Initially, she worked in front of her own house, creating yoga poses in chalk; a parade for the (cancelled) Fourth of July event, with twirlers, Shriners, and band musicians; a solar system; and even hopscotch boards. She set out stones so people could play, and was delighted to watch grandparents teaching their grandkids what hopscotch is. Her husband, Marcos Domingos, would sit out in front of the house while she worked and chat with the neighbors. As people began to notice and her creations appeared on social media, “chalking” requests started to come in. Her website,, showcases multiple examples and also answers key questions—like how much does it cost? Her rate is $50 an hour, and ChalkGranny says most projects run $50 to $100. She had been commissioned to create a large and complicated Chinese New Year chalking for the Mandarin Immersion School at Orion School, which included a fierce water tiger and some painstakingly applied Chinese calligraphy. The fee for the artwork for that one was $200.  Most of what she earns, Mitchell says, goes for chalk and then to the Second Harvest Food Bank.

This story appeared in the March edition of Climate Magazine.

“Each piece that I do involves research, tremendous amounts of research,” Mitchell said, as she stood in late January studying the tiger she was creating on a school wall. “I go deep into it and I learn new things. Each piece has given me some insight into culture.”  School principal Katherine Rivera sent Mitchell an enthusiastic note of appreciation for the chalking, which debuted in February. “It highlights our school-wide focus on celebrating the cultures and language represented at this school and in Redwood City.”

Mitchell, who got her art training at Nazareth College in New York State, has had an eclectic work history.  She has taught art but also taught water aerobics (for the YMCA), served as a waitress and then as an event planner. She worked for the San Francisco Chronicle for 25 years, where Mitchell managed the annual Season of Sharing Fund. She’s now employed by the O’Donnell & Associates law firm in Menlo Park as a receptionist and notary.  “I love my job,” she says. “But this”—referring to her chalking—“is my own thing.”
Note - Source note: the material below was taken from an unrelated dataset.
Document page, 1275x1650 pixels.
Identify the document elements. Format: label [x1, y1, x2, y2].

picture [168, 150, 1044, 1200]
When she started chalking, she used the Crayola chalk of 5-year-old grandson Gideon Mitchell. But Mitchell went online and discovered Eternity Arts chalk, produced by a snowplow driver in Michigan who is a “gospel chalker” and teaches people how to draw scenes from the Bible with his chalk.  “Let me just say,” Mitchell declares, “this is the chalk of God. Nothing (else) is this good.” When she creates a piece, the colors white and black are applied last. She rubs the chalk in with a sponge or her gloved finger. (You can’t erase chalk.) Having taught yoga and water aerobics, Mitchell says she’s in pretty good shape and can spend two or three hours at a stretch working on a piece, but “I never kneel. If I kneel, I’m never getting up. Ever.”  It doesn’t bother her that rain might wash away one of her chalkings or that they aren’t permanent. Far from it: “It’s better for me,” she says. “I’m a real self critic. And if I don’t like it, I’m really glad it goes away.”
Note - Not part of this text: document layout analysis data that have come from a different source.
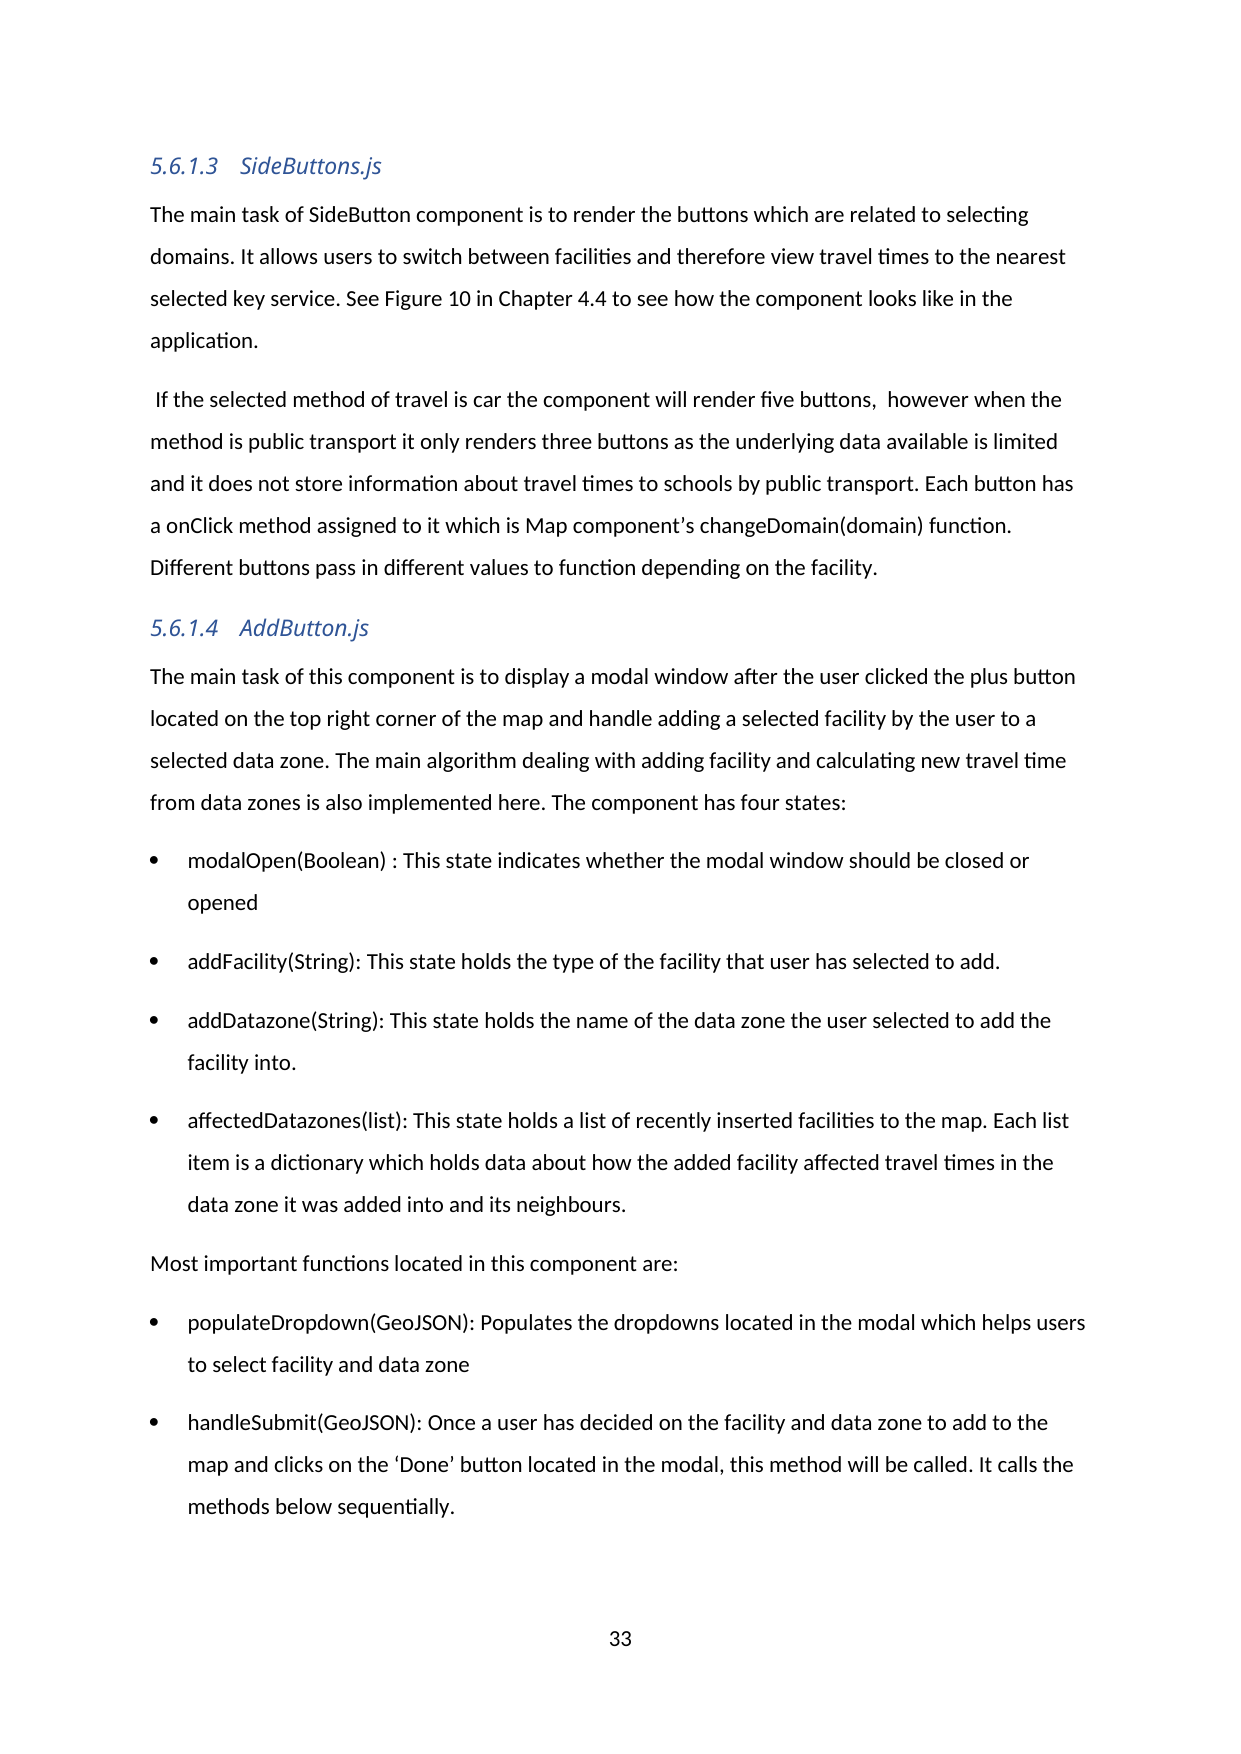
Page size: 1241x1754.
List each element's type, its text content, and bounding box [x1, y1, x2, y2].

text Most important functions located in this component are: [150, 1249, 1090, 1277]
list affectedDatazones(list): This state holds a list of recently inserted facilities to the map. Each list item is a dictionary which holds data about how the added facility affected travel times in the data zone it was added into and its neighbours. [150, 1106, 1090, 1218]
text The main task of this component is to display a modal window after the user clicked the plus button located on the top right corner of the map and handle adding a selected facility by the user to a selected data zone. The main algorithm dealing with adding facility and calculating new travel time from data zones is also implemented here. The component has four states: [150, 662, 1090, 816]
text The main task of SideButton component is to render the buttons which are related to selecting domains. It allows users to switch between facilities and therefore view travel times to the nearest selected key service. See Figure 10 in Chapter 4.4 to see how the component looks like in the application. [150, 200, 1090, 354]
list handleSubmit(GeoJSON): Once a user has decided on the facility and data zone to add to the map and clicks on the ‘Done’ button located in the modal, this method will be called. It calls the methods below sequentially. [150, 1408, 1090, 1520]
list addDatazone(String): This state holds the name of the data zone the user selected to add the facility into. [150, 1006, 1090, 1076]
subtitle AddButton.js [150, 612, 1090, 643]
text If the selected method of travel is car the component will render five buttons, however when the method is public transport it only renders three buttons as the underlying data available is limited and it does not store information about travel times to schools by public transport. Each button has a onClick method assigned to it which is Map component’s changeDomain(domain) function. Different buttons pass in different values to function depending on the facility. [150, 385, 1090, 581]
list populateDropdown(GeoJSON): Populates the dropdowns located in the modal which helps users to select facility and data zone [150, 1308, 1090, 1378]
subtitle SideButtons.js [150, 150, 1090, 181]
list addFacility(String): This state holds the type of the facility that user has selected to add. [150, 947, 1090, 975]
list modalOpen(Boolean) : This state indicates whether the modal window should be closed or opened [150, 847, 1090, 917]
Ironically, it’s a worldwide pandemic that has prompted her, and many others, to try to connect with their neighbors and share some fun, Mitchell observes. “People have discovered wonderful new ways to keep themselves engaged in life. The lucky people. Not everybody has the wherewithal to do that.”  As the pandemic seems to be winding down, Mitchell won’t be bothered if her chalking days are over, because she has so many other creative outlets, including embroidery and making socks.  She might even like to teach chalk art.  “Anybody can do it,” she says. “It’s something that you can’t take yourself too seriously. Because it’s chalk. It’s gonna go away. Like Covid. It goes away, hopefully.” And then adds, “A good metaphor.”